I will provide sample input and output files in a class directory by this weekend; the sample given above should serve until then. You should write some of your own test inputs for debugging purposes in any case. For convenience, your program should be able to read and process multiple successive input expressions until, say, the end of the input stream is reached. If there is any sort of error in a given expression, you should note it and continue to read in more expressions. Errors you should catch include:

  • bad character in the input (e.g., "z");
  • too few operators (i.e., more than one operand left on the stack);
  • too few operands (i.e., attempt to pop an empty stack).

Note that I will be likely ask you to demonstrate your program on samples other than the ones provided in the directory mentioned above; be prepared.

Assessment

Your project will be assessed on the basis of both a "live" demonstration and a hard copy description and print-out of the project code. The printed version should specify both members of your group and should specifically mention any free late days used, remaining problems or bugs, special enhancements, etc. In addition to "raw code", you should include a brief introduction describing anything that is special in your approach to the problem (bugs, enhancements, etc., should also be mentioned here).

I will be available in lab on Monday mornings from 10:00 - 11:30 for demonstrations. You may also demonstrate at other times (Thursday morning office hours will likely be popular), including by appointment, but you must demonstrate your project and hand in your hard copy by the due date unless you receive a specific provision otherwise (see also the information about free late days on the syllabus).

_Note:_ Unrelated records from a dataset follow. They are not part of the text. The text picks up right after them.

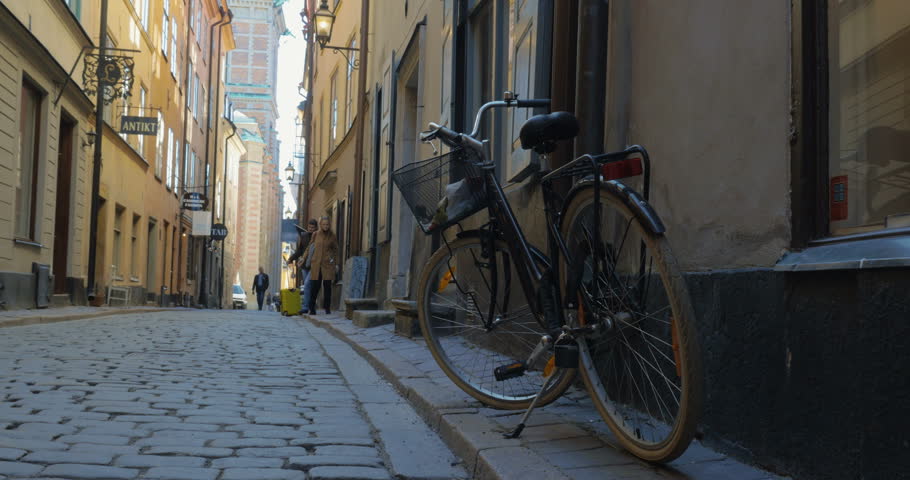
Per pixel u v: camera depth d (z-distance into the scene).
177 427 3.72
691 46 3.23
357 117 16.72
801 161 2.49
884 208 2.25
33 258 13.46
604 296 2.93
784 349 2.48
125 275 21.50
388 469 3.11
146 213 24.34
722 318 2.87
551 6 5.21
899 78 2.21
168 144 27.86
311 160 31.66
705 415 2.97
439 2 9.62
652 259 2.66
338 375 5.86
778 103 2.61
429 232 3.89
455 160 3.77
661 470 2.65
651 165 3.60
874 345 2.08
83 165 16.53
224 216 46.72
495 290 3.80
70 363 5.86
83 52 15.93
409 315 7.61
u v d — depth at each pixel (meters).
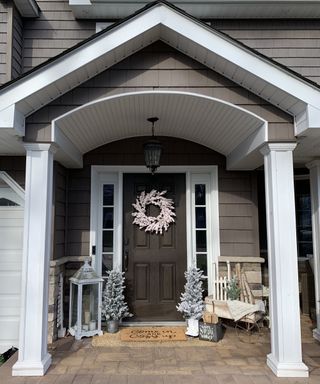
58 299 4.15
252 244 4.65
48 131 3.18
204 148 4.75
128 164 4.68
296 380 2.92
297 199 5.56
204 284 4.71
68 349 3.68
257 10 4.59
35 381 2.90
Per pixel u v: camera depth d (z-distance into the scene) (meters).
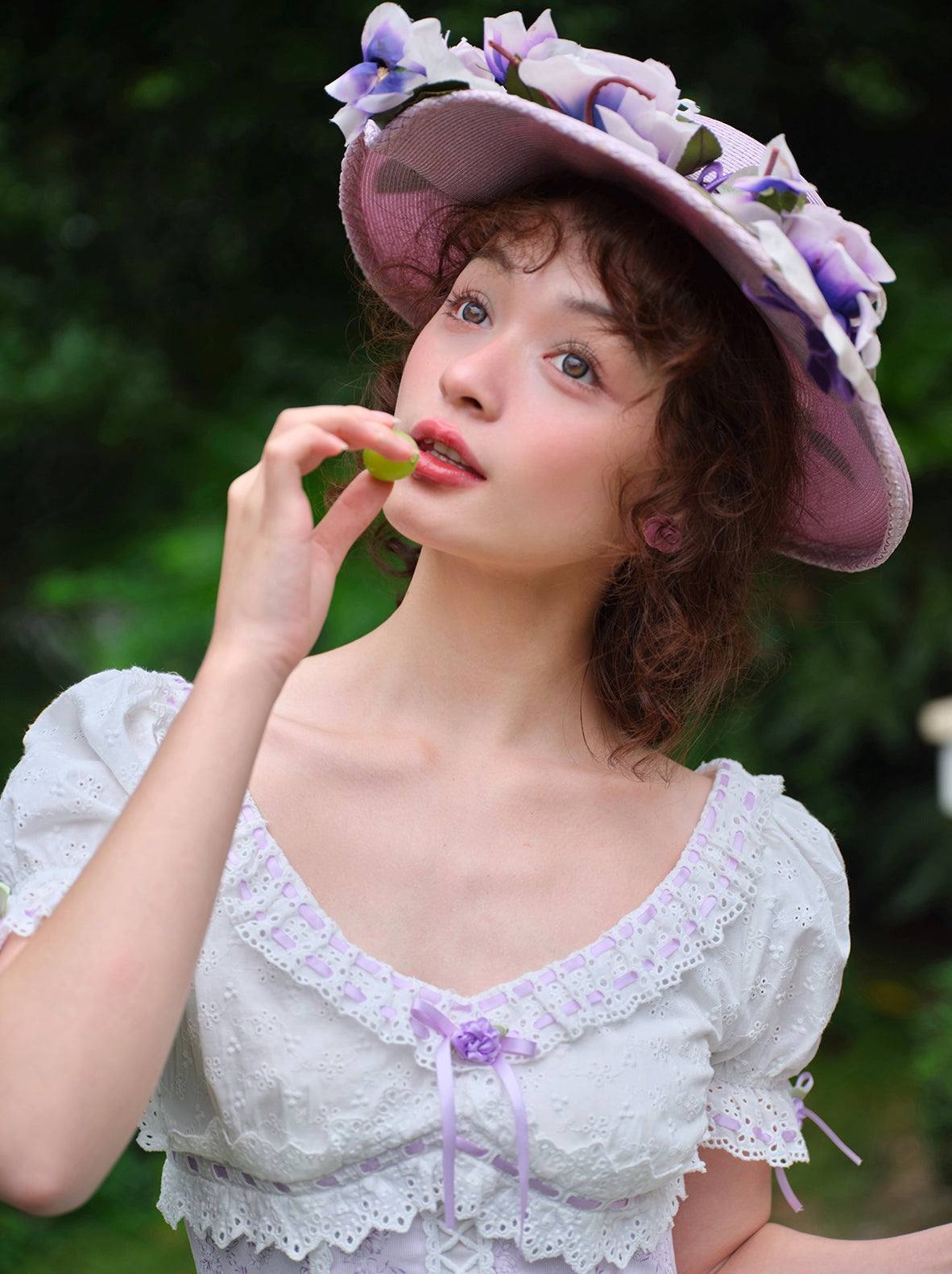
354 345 3.58
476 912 1.31
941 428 3.46
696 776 1.45
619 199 1.32
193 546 3.24
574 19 3.30
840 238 1.30
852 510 1.48
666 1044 1.32
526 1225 1.27
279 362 3.60
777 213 1.29
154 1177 3.37
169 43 3.61
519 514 1.29
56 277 3.87
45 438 3.75
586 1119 1.28
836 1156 3.67
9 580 3.72
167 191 3.70
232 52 3.48
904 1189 3.50
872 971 4.59
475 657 1.36
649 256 1.31
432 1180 1.26
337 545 1.20
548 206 1.32
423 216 1.47
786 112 3.74
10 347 3.70
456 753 1.36
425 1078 1.27
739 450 1.38
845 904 1.44
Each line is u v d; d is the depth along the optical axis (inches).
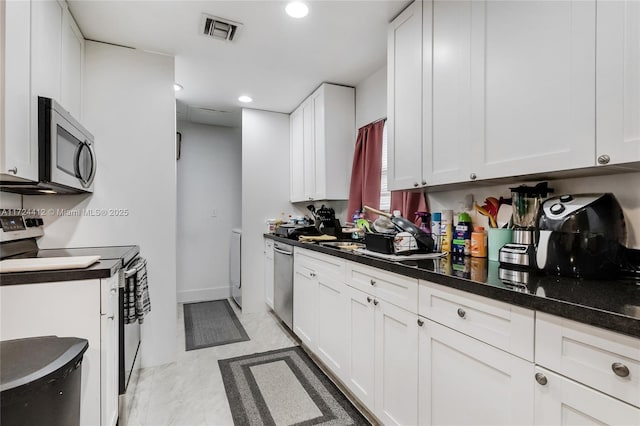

You may work in groups of two; this is not an absolute requirement, but is strongly recommended. If you cannot find a partner, please see me and I will make arrangements.

Enhancements

Part of the goal of the programming projects in this course is to give you the opportunity to develop some significant programs, and thus to exercise both your design and coding skills. If you find that the assignment is not challenging enough and you wish to do some extra work, there are a number of things you could do to "add value" to the assignment, say for example printing out the infix version of the expression or (more ambitiously) drawing the tree in a graphics window.

In any case, no such enhancements are required: enhanced versions of projects may help your grade a bit, but you will have the opportunity to earn an "A" in the course even if you only meet the minimum assignment requirements.